The genus Neisseria consists of both pathogenic and commensal species that colonize mucosal niches. Specific structures of neisserial lipooligosaccharide (LOS) expressed by the gonococcus and meningococcus have been shown to play a role in pathogenesis. Commensal Neisseria also produce LOS, but can express additional structures not found in the pathogenic strains. N. sicca 4320 differs from other commensal Neisseria because it caused disease in a seemingly healthy individual. Therefore, this strain was used to research the extent to which a non-pathogen differs from a pathogen. A bioinformatic examination of the nucleotide sequence of the 4320 chromosome revealed strong homologies with N. meningitidis MC58. These findings suggest that 4320 is a member of the Neisseria and that commensal and pathogenic Neisseria have similar genomic content. Through MALDI-TOF, exoglycosidase digestion, and MSn analyses, 4320 was shown to express both LOS and LPS. The 4320 LOS resembles that of Haemophilus sp. in that it contained 3 heptoses. The LPS consists of a N-acetylglucosamine and rhamnose disaccharide repeat that is not attached to a lipid A, a novel molecule.
________________________________________
▸ **What this exercise asks**:
**A.** Please list the analytical methods named in the Neisseria passage's sentence that begins "Through MALDI-TOF".
**B.** Resume the Neisseria passage, starting right after its final sentence.
________________________________________
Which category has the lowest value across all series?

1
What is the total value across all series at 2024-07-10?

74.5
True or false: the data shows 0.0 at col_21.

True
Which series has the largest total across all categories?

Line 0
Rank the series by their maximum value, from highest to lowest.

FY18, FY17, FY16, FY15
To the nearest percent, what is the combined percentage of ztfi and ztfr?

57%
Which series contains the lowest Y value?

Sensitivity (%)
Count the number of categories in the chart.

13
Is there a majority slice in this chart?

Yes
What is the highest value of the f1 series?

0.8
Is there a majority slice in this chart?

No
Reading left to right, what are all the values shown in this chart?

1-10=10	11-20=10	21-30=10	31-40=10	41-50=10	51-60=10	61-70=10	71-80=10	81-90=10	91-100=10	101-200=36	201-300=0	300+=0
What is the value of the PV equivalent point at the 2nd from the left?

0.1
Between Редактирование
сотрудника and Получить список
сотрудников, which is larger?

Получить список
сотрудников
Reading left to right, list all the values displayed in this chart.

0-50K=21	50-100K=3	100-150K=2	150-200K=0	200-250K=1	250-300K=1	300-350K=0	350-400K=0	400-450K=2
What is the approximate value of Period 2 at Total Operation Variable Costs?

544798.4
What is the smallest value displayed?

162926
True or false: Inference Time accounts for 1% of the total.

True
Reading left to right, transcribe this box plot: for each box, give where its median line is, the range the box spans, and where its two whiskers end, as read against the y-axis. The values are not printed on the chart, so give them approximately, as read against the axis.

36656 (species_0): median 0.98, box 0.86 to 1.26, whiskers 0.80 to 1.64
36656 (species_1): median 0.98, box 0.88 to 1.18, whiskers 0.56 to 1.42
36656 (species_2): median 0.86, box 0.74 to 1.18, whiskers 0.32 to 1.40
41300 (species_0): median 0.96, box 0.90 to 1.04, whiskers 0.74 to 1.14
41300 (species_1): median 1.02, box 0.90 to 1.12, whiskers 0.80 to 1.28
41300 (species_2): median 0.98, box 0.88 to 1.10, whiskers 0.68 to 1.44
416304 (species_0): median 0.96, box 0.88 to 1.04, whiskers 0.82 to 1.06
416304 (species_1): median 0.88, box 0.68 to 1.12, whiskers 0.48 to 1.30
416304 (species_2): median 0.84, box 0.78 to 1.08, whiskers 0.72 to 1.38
________________________________________
▸ **Response list**:
**A.** MALDI-TOF, exoglycosidase digestion, MSn analyses

**B.**
PEA transfer onto pathogenic Neisseria LOS was examined, as strains expressing PEA at 3-HepII as opposed to 6-HepII are more serum resistant. Southern hybridization was used to identify the presence of phosphoethanolamine (PEA) transfer genes in N. sicca strains. 4320 showed differences in the presence of Lpt3 transfer genes compared to other strains within the species. Lpt3 was isolated and biochemically shown to mediate the addition of PEA to 3-HepII of LOS that was constructed to lack the 3-HepII decoration. lpt3 nucleotide sequence analysis was done on a diverse group of gonococcal isolates, and phylogenetic analysis showed a high degree of sequence divergence. These data support the idea that the presence of PEA at 3-HepII of LOS increases the pathogenic ability of the Neisseria, as lpt3 was only found in N. sicca strains isolated from fatal endocarditis cases.